=== Tarefa ===
Troque, por favor, "image" por "photo" em todo o material abaixo e reescreva-o com o resto igual.

=== Material fornecido ===
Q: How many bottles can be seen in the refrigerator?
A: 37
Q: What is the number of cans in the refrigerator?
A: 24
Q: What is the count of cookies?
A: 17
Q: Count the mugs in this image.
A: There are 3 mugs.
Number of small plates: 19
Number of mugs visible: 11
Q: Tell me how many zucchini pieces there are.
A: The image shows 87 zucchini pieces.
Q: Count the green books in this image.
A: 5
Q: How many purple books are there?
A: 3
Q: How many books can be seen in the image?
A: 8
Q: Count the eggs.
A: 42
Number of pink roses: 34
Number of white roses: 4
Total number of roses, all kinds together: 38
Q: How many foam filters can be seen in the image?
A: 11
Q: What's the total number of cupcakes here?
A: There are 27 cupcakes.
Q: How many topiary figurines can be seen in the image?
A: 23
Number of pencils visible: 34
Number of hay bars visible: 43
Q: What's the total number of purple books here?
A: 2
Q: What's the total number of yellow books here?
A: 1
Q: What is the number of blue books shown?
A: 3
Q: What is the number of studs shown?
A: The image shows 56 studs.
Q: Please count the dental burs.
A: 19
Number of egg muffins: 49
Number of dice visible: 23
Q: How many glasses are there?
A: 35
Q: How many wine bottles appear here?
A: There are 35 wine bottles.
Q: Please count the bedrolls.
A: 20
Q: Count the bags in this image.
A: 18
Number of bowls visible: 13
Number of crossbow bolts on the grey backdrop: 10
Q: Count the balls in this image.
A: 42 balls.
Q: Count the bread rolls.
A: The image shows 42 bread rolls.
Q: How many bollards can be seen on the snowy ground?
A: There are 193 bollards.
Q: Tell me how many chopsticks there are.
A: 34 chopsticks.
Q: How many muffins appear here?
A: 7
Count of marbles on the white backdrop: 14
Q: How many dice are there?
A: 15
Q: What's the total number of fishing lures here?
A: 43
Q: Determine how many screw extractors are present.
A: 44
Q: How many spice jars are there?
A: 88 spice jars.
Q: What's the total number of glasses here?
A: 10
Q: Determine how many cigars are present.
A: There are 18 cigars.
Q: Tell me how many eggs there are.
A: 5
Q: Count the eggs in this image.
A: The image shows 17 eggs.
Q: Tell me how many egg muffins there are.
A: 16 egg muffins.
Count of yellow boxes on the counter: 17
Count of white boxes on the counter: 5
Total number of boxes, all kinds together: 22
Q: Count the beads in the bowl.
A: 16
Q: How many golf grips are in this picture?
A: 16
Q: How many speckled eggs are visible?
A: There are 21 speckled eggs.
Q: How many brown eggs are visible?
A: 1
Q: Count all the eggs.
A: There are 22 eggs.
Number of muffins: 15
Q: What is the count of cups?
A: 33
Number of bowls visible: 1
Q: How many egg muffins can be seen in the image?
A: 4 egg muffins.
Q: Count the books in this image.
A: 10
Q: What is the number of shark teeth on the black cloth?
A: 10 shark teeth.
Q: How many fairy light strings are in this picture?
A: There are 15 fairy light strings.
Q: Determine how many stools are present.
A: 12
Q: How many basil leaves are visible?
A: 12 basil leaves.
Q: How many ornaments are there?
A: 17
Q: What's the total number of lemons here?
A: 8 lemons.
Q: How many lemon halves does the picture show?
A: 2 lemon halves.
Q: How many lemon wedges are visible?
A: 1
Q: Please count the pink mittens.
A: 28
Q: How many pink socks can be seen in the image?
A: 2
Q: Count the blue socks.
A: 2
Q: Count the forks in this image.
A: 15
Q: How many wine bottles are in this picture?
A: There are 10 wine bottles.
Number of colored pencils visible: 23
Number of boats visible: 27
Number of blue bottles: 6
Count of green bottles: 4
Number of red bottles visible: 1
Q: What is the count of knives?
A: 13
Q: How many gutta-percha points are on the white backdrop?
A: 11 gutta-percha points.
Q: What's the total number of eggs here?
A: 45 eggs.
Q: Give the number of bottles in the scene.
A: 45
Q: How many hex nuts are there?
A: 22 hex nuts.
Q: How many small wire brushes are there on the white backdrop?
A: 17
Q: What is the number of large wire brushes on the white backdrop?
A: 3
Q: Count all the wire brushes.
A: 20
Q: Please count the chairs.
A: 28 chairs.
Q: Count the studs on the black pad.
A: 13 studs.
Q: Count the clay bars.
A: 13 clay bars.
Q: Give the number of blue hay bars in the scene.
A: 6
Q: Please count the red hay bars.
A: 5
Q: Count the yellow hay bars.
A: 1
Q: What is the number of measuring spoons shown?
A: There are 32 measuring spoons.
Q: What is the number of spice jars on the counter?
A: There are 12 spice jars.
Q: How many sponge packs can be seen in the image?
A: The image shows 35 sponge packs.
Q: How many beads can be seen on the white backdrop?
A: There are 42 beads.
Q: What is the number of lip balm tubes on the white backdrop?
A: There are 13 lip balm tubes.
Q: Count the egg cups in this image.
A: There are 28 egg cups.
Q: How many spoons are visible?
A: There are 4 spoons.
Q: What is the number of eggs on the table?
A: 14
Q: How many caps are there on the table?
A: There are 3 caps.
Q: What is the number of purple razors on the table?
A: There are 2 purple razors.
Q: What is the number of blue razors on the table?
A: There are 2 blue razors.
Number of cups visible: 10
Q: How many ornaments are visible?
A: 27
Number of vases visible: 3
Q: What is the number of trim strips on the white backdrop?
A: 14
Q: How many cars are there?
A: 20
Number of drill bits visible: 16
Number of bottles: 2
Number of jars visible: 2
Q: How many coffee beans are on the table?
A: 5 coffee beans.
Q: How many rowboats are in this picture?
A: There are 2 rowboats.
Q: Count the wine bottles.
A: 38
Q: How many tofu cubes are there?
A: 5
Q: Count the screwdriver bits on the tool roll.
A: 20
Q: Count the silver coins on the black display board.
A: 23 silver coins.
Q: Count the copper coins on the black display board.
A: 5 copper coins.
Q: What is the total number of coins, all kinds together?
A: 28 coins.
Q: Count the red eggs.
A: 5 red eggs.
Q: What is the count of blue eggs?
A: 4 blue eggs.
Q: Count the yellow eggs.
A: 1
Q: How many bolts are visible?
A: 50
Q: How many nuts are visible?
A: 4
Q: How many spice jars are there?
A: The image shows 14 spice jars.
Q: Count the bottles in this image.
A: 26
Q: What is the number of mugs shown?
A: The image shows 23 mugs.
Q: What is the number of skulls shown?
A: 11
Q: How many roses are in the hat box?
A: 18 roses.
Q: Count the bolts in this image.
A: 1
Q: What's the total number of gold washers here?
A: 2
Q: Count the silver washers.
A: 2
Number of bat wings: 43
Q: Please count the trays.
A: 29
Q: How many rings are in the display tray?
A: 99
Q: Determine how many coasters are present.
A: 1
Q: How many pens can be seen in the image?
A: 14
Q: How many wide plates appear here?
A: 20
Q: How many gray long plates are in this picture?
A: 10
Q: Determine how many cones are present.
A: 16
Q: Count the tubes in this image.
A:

=== Resposta completa ===
Q: How many bottles can be seen in the refrigerator?
A: 37
Q: What is the number of cans in the refrigerator?
A: 24
Q: What is the count of cookies?
A: 17
Q: Count the mugs in this photo.
A: There are 3 mugs.
Number of small plates: 19
Number of mugs visible: 11
Q: Tell me how many zucchini pieces there are.
A: The photo shows 87 zucchini pieces.
Q: Count the green books in this photo.
A: 5
Q: How many purple books are there?
A: 3
Q: How many books can be seen in the photo?
A: 8
Q: Count the eggs.
A: 42
Number of pink roses: 34
Number of white roses: 4
Total number of roses, all kinds together: 38
Q: How many foam filters can be seen in the photo?
A: 11
Q: What's the total number of cupcakes here?
A: There are 27 cupcakes.
Q: How many topiary figurines can be seen in the photo?
A: 23
Number of pencils visible: 34
Number of hay bars visible: 43
Q: What's the total number of purple books here?
A: 2
Q: What's the total number of yellow books here?
A: 1
Q: What is the number of blue books shown?
A: 3
Q: What is the number of studs shown?
A: The photo shows 56 studs.
Q: Please count the dental burs.
A: 19
Number of egg muffins: 49
Number of dice visible: 23
Q: How many glasses are there?
A: 35
Q: How many wine bottles appear here?
A: There are 35 wine bottles.
Q: Please count the bedrolls.
A: 20
Q: Count the bags in this photo.
A: 18
Number of bowls visible: 13
Number of crossbow bolts on the grey backdrop: 10
Q: Count the balls in this photo.
A: 42 balls.
Q: Count the bread rolls.
A: The photo shows 42 bread rolls.
Q: How many bollards can be seen on the snowy ground?
A: There are 193 bollards.
Q: Tell me how many chopsticks there are.
A: 34 chopsticks.
Q: How many muffins appear here?
A: 7
Count of marbles on the white backdrop: 14
Q: How many dice are there?
A: 15
Q: What's the total number of fishing lures here?
A: 43
Q: Determine how many screw extractors are present.
A: 44
Q: How many spice jars are there?
A: 88 spice jars.
Q: What's the total number of glasses here?
A: 10
Q: Determine how many cigars are present.
A: There are 18 cigars.
Q: Tell me how many eggs there are.
A: 5
Q: Count the eggs in this photo.
A: The photo shows 17 eggs.
Q: Tell me how many egg muffins there are.
A: 16 egg muffins.
Count of yellow boxes on the counter: 17
Count of white boxes on the counter: 5
Total number of boxes, all kinds together: 22
Q: Count the beads in the bowl.
A: 16
Q: How many golf grips are in this picture?
A: 16
Q: How many speckled eggs are visible?
A: There are 21 speckled eggs.
Q: How many brown eggs are visible?
A: 1
Q: Count all the eggs.
A: There are 22 eggs.
Number of muffins: 15
Q: What is the count of cups?
A: 33
Number of bowls visible: 1
Q: How many egg muffins can be seen in the photo?
A: 4 egg muffins.
Q: Count the books in this photo.
A: 10
Q: What is the number of shark teeth on the black cloth?
A: 10 shark teeth.
Q: How many fairy light strings are in this picture?
A: There are 15 fairy light strings.
Q: Determine how many stools are present.
A: 12
Q: How many basil leaves are visible?
A: 12 basil leaves.
Q: How many ornaments are there?
A: 17
Q: What's the total number of lemons here?
A: 8 lemons.
Q: How many lemon halves does the picture show?
A: 2 lemon halves.
Q: How many lemon wedges are visible?
A: 1
Q: Please count the pink mittens.
A: 28
Q: How many pink socks can be seen in the photo?
A: 2
Q: Count the blue socks.
A: 2
Q: Count the forks in this photo.
A: 15
Q: How many wine bottles are in this picture?
A: There are 10 wine bottles.
Number of colored pencils visible: 23
Number of boats visible: 27
Number of blue bottles: 6
Count of green bottles: 4
Number of red bottles visible: 1
Q: What is the count of knives?
A: 13
Q: How many gutta-percha points are on the white backdrop?
A: 11 gutta-percha points.
Q: What's the total number of eggs here?
A: 45 eggs.
Q: Give the number of bottles in the scene.
A: 45
Q: How many hex nuts are there?
A: 22 hex nuts.
Q: How many small wire brushes are there on the white backdrop?
A: 17
Q: What is the number of large wire brushes on the white backdrop?
A: 3
Q: Count all the wire brushes.
A: 20
Q: Please count the chairs.
A: 28 chairs.
Q: Count the studs on the black pad.
A: 13 studs.
Q: Count the clay bars.
A: 13 clay bars.
Q: Give the number of blue hay bars in the scene.
A: 6
Q: Please count the red hay bars.
A: 5
Q: Count the yellow hay bars.
A: 1
Q: What is the number of measuring spoons shown?
A: There are 32 measuring spoons.
Q: What is the number of spice jars on the counter?
A: There are 12 spice jars.
Q: How many sponge packs can be seen in the photo?
A: The photo shows 35 sponge packs.
Q: How many beads can be seen on the white backdrop?
A: There are 42 beads.
Q: What is the number of lip balm tubes on the white backdrop?
A: There are 13 lip balm tubes.
Q: Count the egg cups in this photo.
A: There are 28 egg cups.
Q: How many spoons are visible?
A: There are 4 spoons.
Q: What is the number of eggs on the table?
A: 14
Q: How many caps are there on the table?
A: There are 3 caps.
Q: What is the number of purple razors on the table?
A: There are 2 purple razors.
Q: What is the number of blue razors on the table?
A: There are 2 blue razors.
Number of cups visible: 10
Q: How many ornaments are visible?
A: 27
Number of vases visible: 3
Q: What is the number of trim strips on the white backdrop?
A: 14
Q: How many cars are there?
A: 20
Number of drill bits visible: 16
Number of bottles: 2
Number of jars visible: 2
Q: How many coffee beans are on the table?
A: 5 coffee beans.
Q: How many rowboats are in this picture?
A: There are 2 rowboats.
Q: Count the wine bottles.
A: 38
Q: How many tofu cubes are there?
A: 5
Q: Count the screwdriver bits on the tool roll.
A: 20
Q: Count the silver coins on the black display board.
A: 23 silver coins.
Q: Count the copper coins on the black display board.
A: 5 copper coins.
Q: What is the total number of coins, all kinds together?
A: 28 coins.
Q: Count the red eggs.
A: 5 red eggs.
Q: What is the count of blue eggs?
A: 4 blue eggs.
Q: Count the yellow eggs.
A: 1
Q: How many bolts are visible?
A: 50
Q: How many nuts are visible?
A: 4
Q: How many spice jars are there?
A: The photo shows 14 spice jars.
Q: Count the bottles in this photo.
A: 26
Q: What is the number of mugs shown?
A: The photo shows 23 mugs.
Q: What is the number of skulls shown?
A: 11
Q: How many roses are in the hat box?
A: 18 roses.
Q: Count the bolts in this photo.
A: 1
Q: What's the total number of gold washers here?
A: 2
Q: Count the silver washers.
A: 2
Number of bat wings: 43
Q: Please count the trays.
A: 29
Q: How many rings are in the display tray?
A: 99
Q: Determine how many coasters are present.
A: 1
Q: How many pens can be seen in the photo?
A: 14
Q: How many wide plates appear here?
A: 20
Q: How many gray long plates are in this picture?
A: 10
Q: Determine how many cones are present.
A: 16
Q: Count the tubes in this photo.
A:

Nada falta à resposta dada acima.